Por isso, insisto em chamar a atenção dos formadores de opinião e dos tomadores de decisão: quando ouvirem quem quer que seja desfilar grandiloquência ao retratar um grande empreendimento que poderia aportar na região, ou mesmo um megaprojeto de infra-estrutura, fiquem atentos. Não é possível produzir milagre na economia. Ou crescemos, mesmo independentes do Brasil, ou dançamos mais ainda.
Como crescer à parte do que ocorrerá no Brasil? Da mesma forma que afundamos enquanto o Brasil, bem ou mal, apresentou 2,6% de crescimento médio do PIB nos anos FHC. Uma porcaria de crescimento, como se sabe, mas muito melhor que o mergulho que demos.
Resolvi escrever sobre esse assunto neste domingo à noite, no escritório domiciliar que mantenho, para dar vazão à associação da fome de alinhavar ideias com a vontade de comer de esticar minha jornada de trabalho às exigências da empresa a que sirvo.
Escrevo pensando nas breves exposições que marcaram o encontro de sexta-feira na Câmara Municipal de Santo André, quando se debateu o Comtur (Conselho Municipal de Turismo de Santo André).

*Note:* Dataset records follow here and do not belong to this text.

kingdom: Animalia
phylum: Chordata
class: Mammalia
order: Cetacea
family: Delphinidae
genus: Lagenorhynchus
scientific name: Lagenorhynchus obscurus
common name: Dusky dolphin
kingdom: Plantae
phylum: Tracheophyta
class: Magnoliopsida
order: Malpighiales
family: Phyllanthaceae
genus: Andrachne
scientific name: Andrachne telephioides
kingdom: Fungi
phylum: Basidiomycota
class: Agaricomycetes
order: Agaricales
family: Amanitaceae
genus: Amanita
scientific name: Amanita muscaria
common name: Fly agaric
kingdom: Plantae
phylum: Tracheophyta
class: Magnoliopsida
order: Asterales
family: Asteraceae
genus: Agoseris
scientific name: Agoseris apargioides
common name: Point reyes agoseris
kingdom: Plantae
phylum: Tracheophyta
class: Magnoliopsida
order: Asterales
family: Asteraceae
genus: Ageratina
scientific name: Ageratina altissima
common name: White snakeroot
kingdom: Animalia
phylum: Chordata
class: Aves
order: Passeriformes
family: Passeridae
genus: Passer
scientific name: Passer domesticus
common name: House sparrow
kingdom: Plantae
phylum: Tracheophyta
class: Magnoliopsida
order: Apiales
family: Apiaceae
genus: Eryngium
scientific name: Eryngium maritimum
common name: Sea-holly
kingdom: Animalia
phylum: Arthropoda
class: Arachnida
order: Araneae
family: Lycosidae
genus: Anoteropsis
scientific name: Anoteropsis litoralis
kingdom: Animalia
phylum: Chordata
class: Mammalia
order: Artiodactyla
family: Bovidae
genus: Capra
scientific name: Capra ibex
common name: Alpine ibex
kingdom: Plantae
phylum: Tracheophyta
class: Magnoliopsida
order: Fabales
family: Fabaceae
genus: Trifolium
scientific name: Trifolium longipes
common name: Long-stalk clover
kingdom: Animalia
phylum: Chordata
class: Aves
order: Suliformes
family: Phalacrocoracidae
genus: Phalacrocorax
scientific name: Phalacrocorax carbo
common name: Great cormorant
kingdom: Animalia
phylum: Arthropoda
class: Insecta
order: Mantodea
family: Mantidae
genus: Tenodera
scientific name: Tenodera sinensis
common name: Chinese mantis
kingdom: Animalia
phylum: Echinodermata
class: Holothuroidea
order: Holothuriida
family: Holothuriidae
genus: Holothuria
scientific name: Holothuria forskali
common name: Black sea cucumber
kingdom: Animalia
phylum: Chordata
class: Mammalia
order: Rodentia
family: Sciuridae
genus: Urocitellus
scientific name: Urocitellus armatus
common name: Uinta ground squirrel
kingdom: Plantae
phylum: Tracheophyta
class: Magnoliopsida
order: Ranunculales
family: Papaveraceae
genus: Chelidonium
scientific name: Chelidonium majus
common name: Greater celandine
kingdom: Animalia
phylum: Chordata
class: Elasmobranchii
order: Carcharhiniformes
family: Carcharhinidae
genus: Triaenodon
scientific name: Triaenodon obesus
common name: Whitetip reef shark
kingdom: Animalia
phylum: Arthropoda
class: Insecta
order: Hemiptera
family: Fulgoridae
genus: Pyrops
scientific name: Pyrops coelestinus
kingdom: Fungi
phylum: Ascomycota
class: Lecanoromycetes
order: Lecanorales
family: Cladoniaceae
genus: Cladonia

Entreguei pessoalmente documento de 23 mil caracteres com série de sugestões, cuja cópia será enviada hoje aos emeiados deste Capital Social Online. Estou feliz por ter cumprido minha obrigação. Da mesma forma que, a partir de agora, não tenho o que fazer senão acompanhar os fatos derivados dos trabalhos e, eventualmente, participar de debates como jornalista.
A proposta que apresentei não menciona uma única vez alguns importantes tótens turísticos do Grande ABC, casos da Represa Billings, de Paranapiacaba e de tantos outros. Foi proposital. O que proponho é tratamento de choque de qualidade de marketing nos setores de comércio e de serviços para que, primeiro, Santo André e Grande ABC extraiam todo o potencial de cultura de negócios de turismo que detêm e sem o qual será muito difícil seduzir visitantes em escala industrial.
Como disse naquele encontro, não somos uma Atenas, uma Paris, uma Nova York. Somos periferia de uma Capital asfixiante no turismo de negócios, contra a qual temos de descobrir e aprofundar negócios de turismo.
Confesso que temo que uma grande obra escureça ainda mais a vista já turva dos triunfalistas. Medo semelhante, em intensidade, às dores de cabeça que sinto por ter sido alergizado durante três horas no Legislativo. Utilizaram produtos químicos de limpeza em excesso. Só faltou, para completar a desgraça, terem pintado o plenário.
Do jeito que vou indo talvez tenha de viver numa bolha. Com um computador ligadíssimo na Internet, é claro.